Ludum Dare 31, the last jam of the year, ended up very well for me. I created “baa ram ewe“, a game where you must herd sheeps with the mouse, moving them from a thin grass to a plentiful pasture. The game has a good – and solid, for an experimental game made in 48 hours – mechanics and a good overall aesthetics, I really liked the final result of this game. I also received a lot of positive feedbacks, mostly asking me to create a mobile version, which I decided to do.
Baa Ram Ewe uses a boiding algorithm (also known as flocking algorithm) to move the sheeps, to keep them together, and to avoid obstacles and dangerous elements. The boiding algorithm is a method to simulate collective movement of animals, such as fishes, birds, sheep, etc. For example, take a look a the following video, which shows a simulation of buffaloes running:
The algorithm is very simple. All agents in the simulation follow a set of simple rules. These rules defines how each agent will move accordingly to its neighbors flock-mates. The interaction between the agents generate an emergent behavior, as you can see in the video.
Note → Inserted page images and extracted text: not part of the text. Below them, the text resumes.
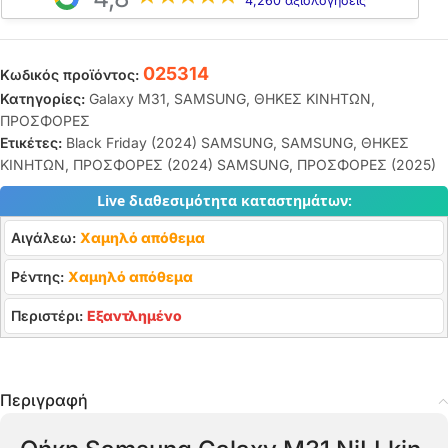
4,260 αξιολογήσεις
025314
Κωδικός προϊόντος:
Κατηγορίες:
Galaxy M31
,
SAMSUNG
,
ΘΗΚΕΣ ΚΙΝΗΤΩΝ
,
ΠΡΟΣΦΟΡΕΣ
Ετικέτες:
Black Friday (2024) SAMSUNG
,
SAMSUNG
,
ΘΗΚΕΣ
ΚΙΝΗΤΩΝ
,
ΠΡΟΣΦΟΡΕΣ (2024) SAMSUNG
,
ΠΡΟΣΦΟΡΕΣ (2025)
Live διαθεσιμότητα καταστημάτων:
Αιγάλεω:
Χαμηλό απόθεμα
Ρέντης:
Χαμηλό απόθεμα
Περιστέρι:
Εξαντλημένο
Περιγραφή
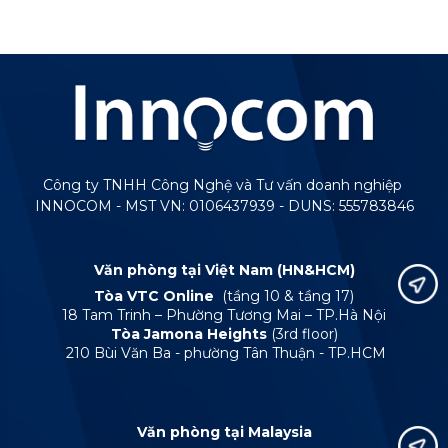
Công ty TNHH Công Nghệ và Tư vấn doanh nghiệp
INNOCOM - MST VN: 0106437939 - DUNS: 555783846
Văn phòng tại Việt Nam (HN&HCM)
Tòa VTC Online
(tầng 10 & tầng 17)
18 Tam Trinh – Phường Tương Mai – TP.Hà Nội
Tòa Jamona Heights
(3rd floor)
210 Bùi Văn Ba - phường Tân Thuận - TP.HCM
Văn phòng tại Malaysia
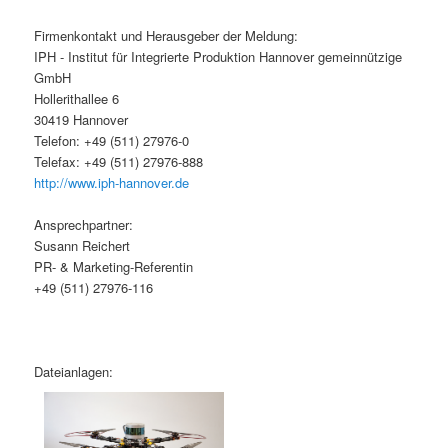
Firmenkontakt und Herausgeber der Meldung:
IPH - Institut für Integrierte Produktion Hannover gemeinnützige
GmbH
Hollerithallee 6
30419 Hannover
Telefon: +49 (511) 27976-0
Telefax: +49 (511) 27976-888
http://www.iph-hannover.de
Ansprechpartner:
Susann Reichert
PR- & Marketing-Referentin
+49 (511) 27976-116
Dateianlagen:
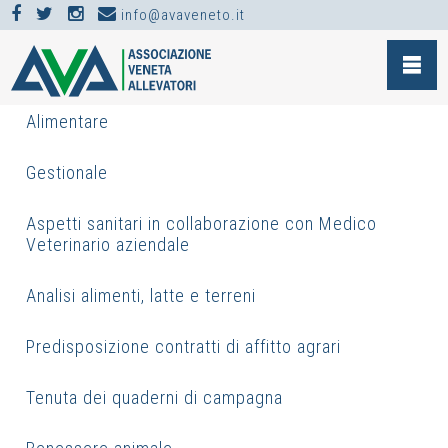
info@avaveneto.it
SERVIZI
>
CONSULENZA ZOOTECNICA
>
CONTROLLO DELLA ROUTINE DI MUNGITURA
Alimentare
Gestionale
Aspetti sanitari in collaborazione con Medico
Veterinario aziendale
Analisi alimenti, latte e terreni
Predisposizione contratti di affitto agrari
Tenuta dei quaderni di campagna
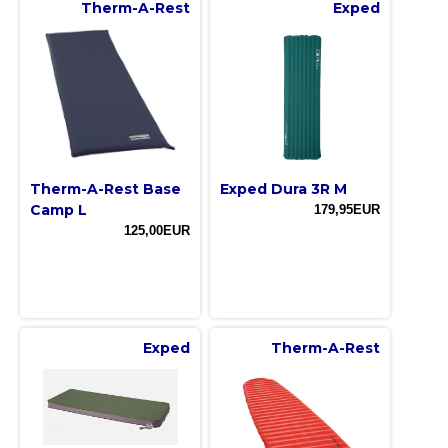
Therm-A-Rest
Exped
Therm-A-Rest Base
Exped Dura 3R M
Camp L
179,95EUR
125,00EUR
Exped
Therm-A-Rest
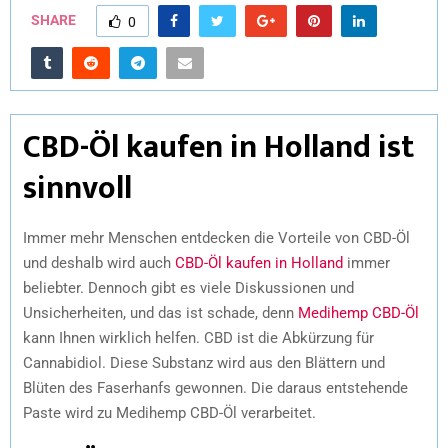
SHARE
0
CBD-Öl kaufen in Holland ist
sinnvoll
Immer mehr Menschen entdecken die Vorteile von CBD-Öl
und deshalb wird auch
CBD-Öl kaufen in Holland
immer
beliebter. Dennoch gibt es viele Diskussionen und
Unsicherheiten, und das ist schade, denn
Medihemp CBD-Öl
kann Ihnen wirklich helfen. CBD ist die Abkürzung für
Cannabidiol. Diese Substanz wird aus den Blättern und
Blüten des Faserhanfs gewonnen. Die daraus entstehende
Paste wird zu Medihemp CBD-Öl verarbeitet.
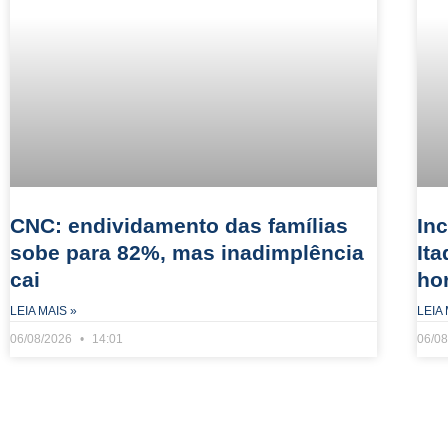
CNC: endividamento das famílias
In
sobe para 82%, mas inadimplência
It
cai
ho
LEIA MAIS »
LEIA 
06/08/2026
14:01
06/0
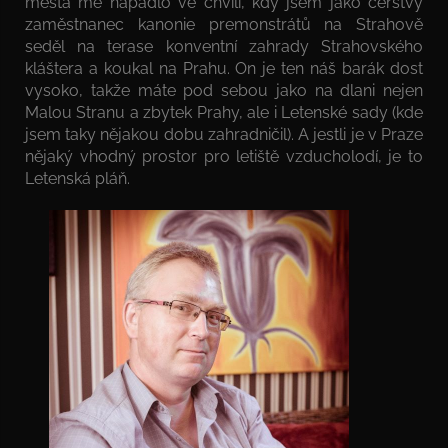
města mě napadlo ve chvíli, kdy jsem jako čerstvý
zaměstnanec kanonie premonstrátů na Strahově
seděl na terase konventní zahrady Strahovského
kláštera a koukal na Prahu. On je ten náš barák dost
vysoko, takže máte pod sebou jako na dlani nejen
Malou Stranu a zbytek Prahy, ale i Letenské sady (kde
jsem taky nějakou dobu zahradničil). A jestli je v Praze
nějaký vhodný prostor pro letiště vzducholodí, je to
Letenská pláň.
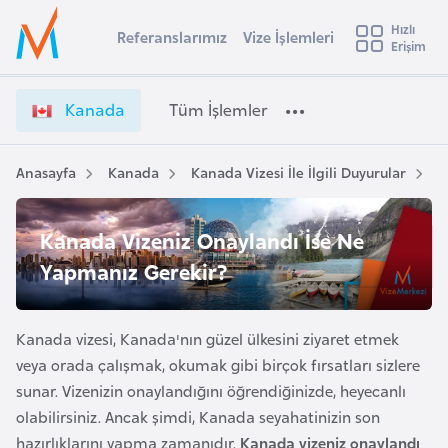
u
Hızlı
s
Referanslarımız
Vize İşlemleri
Başvuru yapmak istediğiniz ülkeyi seçin
Erişim
İ
Üye
t
Ülke Seçimi
Girişi
r
l
Kanada
Tüm İşlemler
a
l
e
y
Anasayfa
Kanada
Kanada Vizesi İle İlgili Duyurular
K
t
a
i
Kanada Vizeniz Onaylandı İse Ne
A
ş
Yapmanız Gerekir?
v
u
i
s
Kanada vizesi, Kanada'nın güzel ülkesini ziyaret etmek
m
t
veya orada çalışmak, okumak gibi birçok fırsatları sizlere
u
sunar. Vizenizin onaylandığını öğrendiğinizde, heyecanlı
r
olabilirsiniz. Ancak şimdi, Kanada seyahatinizin son
y
hazırlıklarını yapma zamanıdır.
Kanada vizeniz onaylandı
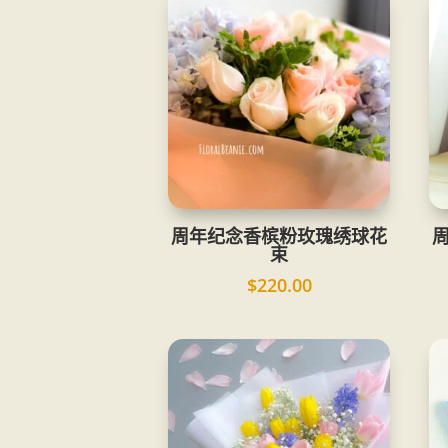
周年纪念香槟粉玫瑰绣球花
束
$
220.00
The rules used in these kind of simulation are really simple. Commonly, all boiding applications have the following ones:
- Separation: the agent must avoid the nearest flock-mates by steering away from them;
- Alignment: the agent try to head to the average position of the nearest flock-mates;
- Cohesion: the agent try to move to the average position considering the nearest flock-mates;
You can see a visual example of these rules on the figure below (copied of the Craig Reynold’s site, the creator of this algorithm)
In Baa Ram Ewe, I used the algorithms presented by Conrad Parker in his site as basis. Summarizing, I have a FLOCKING function that moves the sheeps accordingly to a set of rules:
VECTOR v1, v2, ..., vN
FOR EACH boid IN boids
v1 = rule1(boid)
v2 = rule2(boid)
vN = ruleN(boid)
boid.velocity += v1 + v2 + ... + vN
boid.position += boid.velocity
END FOR EACH
As you can see, you can define any number of rules, but be careful with that! More rules mean more complexity, you probably won’t be able to generate the behavior you want. Check it out the Conrad Parker site to a nice description of the basic rules.